/prolipipe

The prolific pipeline is about genome annotation and metabolic pathway reconstruction. From .fasta genomes, it enables to find if strains of bacteria are theorically able to produce metabolites

Primary LanguagePythonGNU General Public License v3.0GPL-3.0

Prolipipe

Description

The Prolipipe pipeline is about genome annotation and metabolic pathway reconstruction. From .fasta genomes, it enables to find if strains of bacteria are theorically able to produce metabolites.

License

This project is licensed under the GNU GPL-3.0-or-later, see the LICENSE file for details.

Installation

Because of the amount of calculations, we advise to create a genouest account and install all the requirements on your cluster account.
We advise you to create a conda environment with bioperl 5.22 (not above) to be able to use prokka.
You may have to install python and the followng packages : optparse, matplotlib.pyplot, pandas, numpy, csv.

Prokka

You can install prokka many ways, as described in the prokka github page.
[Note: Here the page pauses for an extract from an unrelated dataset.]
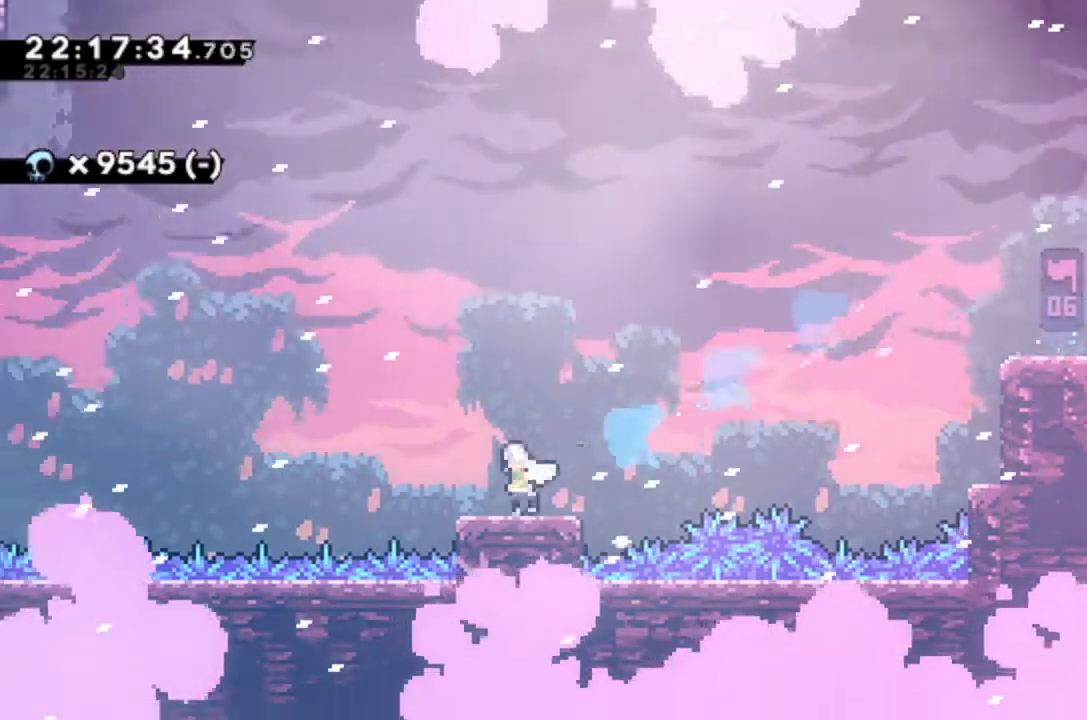
{"keys": ["grab", "jump", "left", "up"], "events": [[33, "jump", "down"], [433, "grab", "down"], [433, "up", "down"]]}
We used version 1.12.

Pathway tools and mpwt

To install and use pathway tools and mpwt with singularity, you can follow the tutorial of Metage2Metabo here

Eggnog-Mapper

We used version 2.1.9 of eggnog-mapper and the associate database, version 5.0.2. You can install eggnog-mapper with pip : pip install eggnog-mapper

Usage

To begin, you can download genomes using ncbi genome download or use your own ones.
The genomes must be ordonned like the genome folder in toy_example.

pipeline.py

pipeline.py --argument [argument]

mandatory arguments :

--input		Path to the folder where the genomes are
--padmet_ref	Path to the reference database in Padmet format
--output	Path to the folder where you want to put the results in
--ptsc		Path to the root folder
--ptsi		Name of the singularity image
--tax		Path of the all_taxon.tsv file
--pwy		Path to the folder with the pathways.txt files for all wanted metabolites

options :

-a		Launch the creation of the askomics files
--strain	Path to the strain file (name of strain and status), mandatory with option -a
--annot		Annotation tool : 'prokka' or 'eggnog'. (Default is prokka)
--egg_path	Path to the eggnop database, mandatory if you choose eggnog as the annotation tool
-r		Renames all the strains with abreviations
-k		Keep .faa files that can be need to use other annotation software like eggNOG-mapper
-v		Activate verbose  

Before launching the pipeline, please make sure you have completed the all_taxons.tsv file with the information of your own genomes and that you have created (at least) one .txt file which contains a list of metacyc reaction corresponding to a pathway, as in the pathway_pyruvate.txt file.